From the mailing-list reply about XDP performance with mlx5, list every date-and-time stamp it gives.
------ Passage to read ------
Re: Bad XDP performance with mlx5

Jesper Dangaard Brouer <brouer@xxxxxxxxxx> · Fri, 31 May 2019 23:57:53 +0200

On Fri, 31 May 2019 18:06:01 +0000 Saeed Mahameed <saeedm@xxxxxxxxxxxx> wrote:

> On Fri, 2019-05-31 at 18:18 +0200, Jesper Dangaard Brouer wrote:
[...]
> > 
> > To understand why this is happening, you first have to know that the
> > difference is between the two RX-memory modes used by mlx5 for non-
> > XDP vs XDP. With non-XDP two frames are stored per memory-page,
> > while for XDP only a single frame per page is used.  The packets
> > available in the RX- rings are  actually the same, as the ring
> > sizes are non-XDP=512 vs. XDP=1024. 
> 
> Thanks Jesper ! this was a well put together explanation.
> I want to point out that some other drivers are using alloc_skb APIs
> which provide a good caching mechanism, which is even better than the
> mlx5 internal one (which uses the alloc_page APIs directly), this can
> explain the difference, and your explanation shows the root cause of
> the higher cpu util with XDP on mlx5, since the mlx5 page cache works
> with half of its capacity when enabling XDP.
> 
> Now do we really need to keep this page per packet in mlx5 when XDP is
> enabled ? i think it is time to drop that .. 

No, we need to keep the page per packet (at least until, I've solved
some corner-cases with page_pool, which could likely require getting a
page-flag).

> > I believe, the real issue is that TCP use the SKB->truesize (based
> > on frame size) for different memory pressure and window
> > calculations, which is why it solved the issue to increase the
> > window size manually.
------ Data listing ------
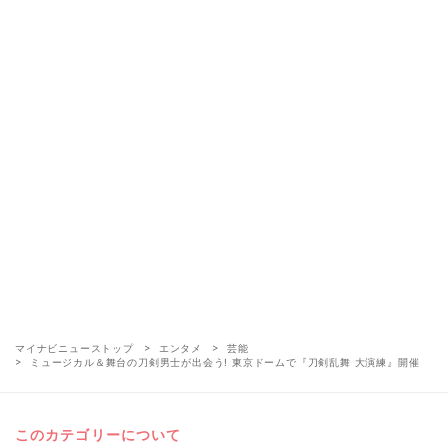
マイナビニューストップ
エンタメ
芸能
ミュージカル＆舞台の刀剣男士が出会う! 東京ドームで『刀剣乱舞 大演練』開催
このカテゴリーについて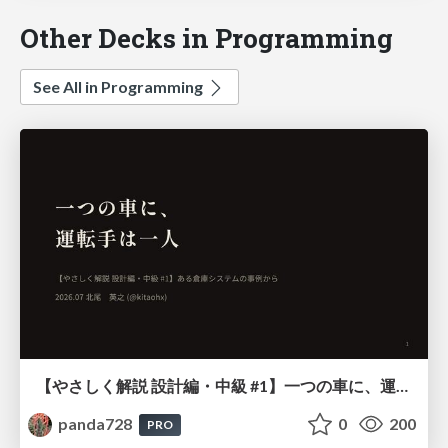
Other Decks in Programming
See All in Programming
【やさしく解説 設計編・中級 #1】一つの車に、運転手は一人 ～ある倉庫システムの事例から～
panda728
0
200
PRO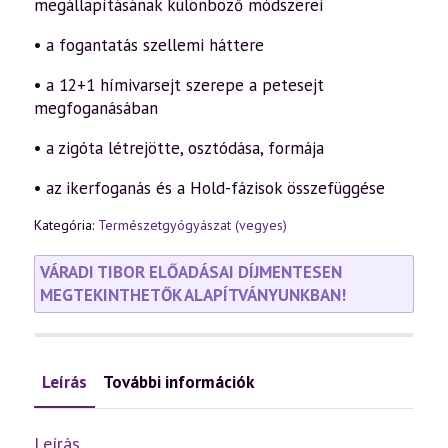
megállapításának különböző módszerei
• a fogantatás szellemi háttere
• a 12+1 hímivarsejt szerepe a petesejt
megfoganásában
• a zigóta létrejötte, osztódása, formája
• az ikerfoganás és a Hold-fázisok összefüggése
Kategória:
Természetgyógyászat (vegyes)
VÁRADI TIBOR ELŐADÁSAI DÍJMENTESEN
MEGTEKINTHETŐK ALAPÍTVÁNYUNKBAN!
Leírás
További információk
Leírás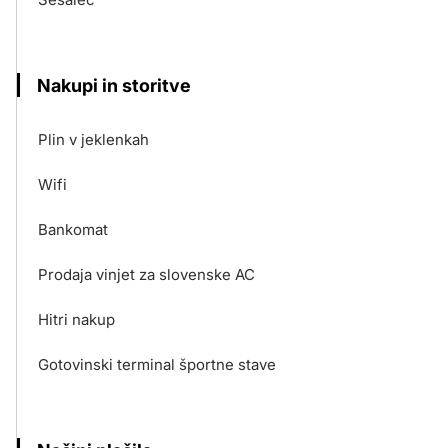
Nakupi in storitve
Plin v jeklenkah
Wifi
Bankomat
Prodaja vinjet za slovenske AC
Hitri nakup
Gotovinski terminal športne stave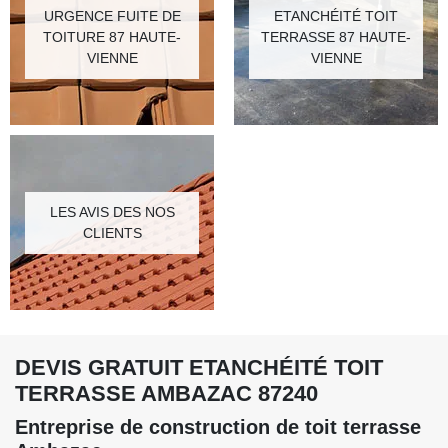
URGENCE FUITE DE
ETANCHÉITÉ TOIT
TOITURE 87 HAUTE-
TERRASSE 87 HAUTE-
VIENNE
VIENNE
LES AVIS DES NOS
CLIENTS
DEVIS GRATUIT ETANCHÉITÉ TOIT
TERRASSE AMBAZAC 87240
Entreprise de construction de toit terrasse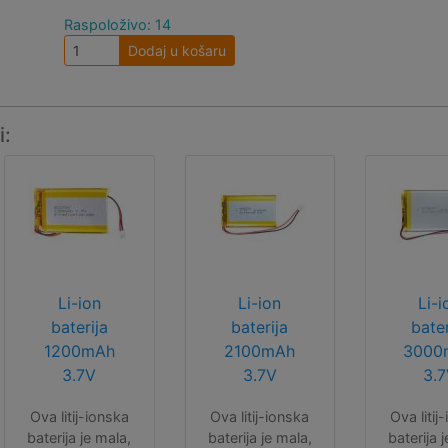
Raspoloživo: 14
Dodaj u košaru
i:
Li-ion
Li-ion
Li-i
baterija
baterija
bater
1200mAh
2100mAh
3000
3.7V
3.7V
3.
Ova litij-ionska
Ova litij-ionska
Ova litij
baterija je mala,
baterija je mala,
baterija 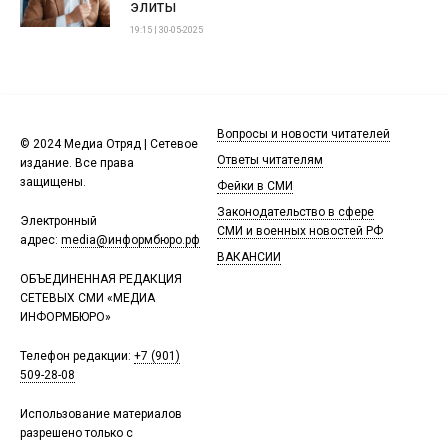
элиты
19:15 | 30-05-2025
Вопросы и новости читателей
© 2024 Медиа Отряд | Сетевое
Ответы читателям
издание. Все права
защищены.
Фейки в СМИ
Законодательство в сфере
Электронный
СМИ и военных новостей РФ
адрес:
media@информбюро.рф
ВАКАНСИИ
ОБЪЕДИНЕННАЯ РЕДАКЦИЯ
СЕТЕВЫХ СМИ «МЕДИА
ИНФОРМБЮРО»
Телефон редакции:
+7 (901)
509-28-08
Использование материалов
разрешено только с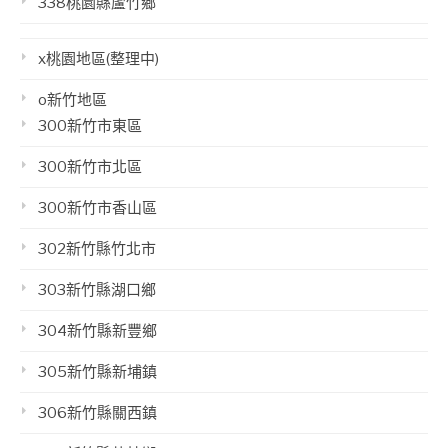
338桃園縣蘆竹鄉
x桃園地區(整理中)
o新竹地區
300新竹市東區
300新竹市北區
300新竹市香山區
302新竹縣竹北市
303新竹縣湖口鄉
304新竹縣新豐鄉
305新竹縣新埔鎮
306新竹縣關西鎮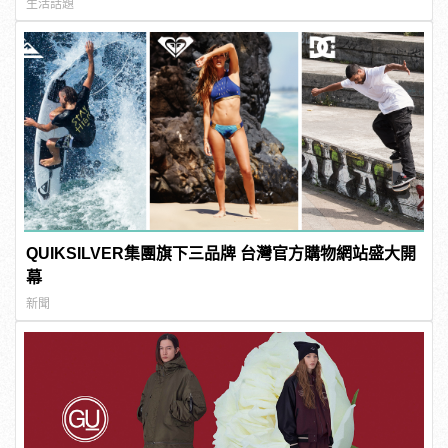
生活話題
QUIKSILVER集團旗下三品牌 台灣官方購物網站盛大開
幕
新聞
------
▶ Response box
- Fri, 31 May 2019 23:57:53 +0200
- Fri, 31 May 2019 18:06:01 +0000
- Fri, 2019-05-31 at 18:18 +0200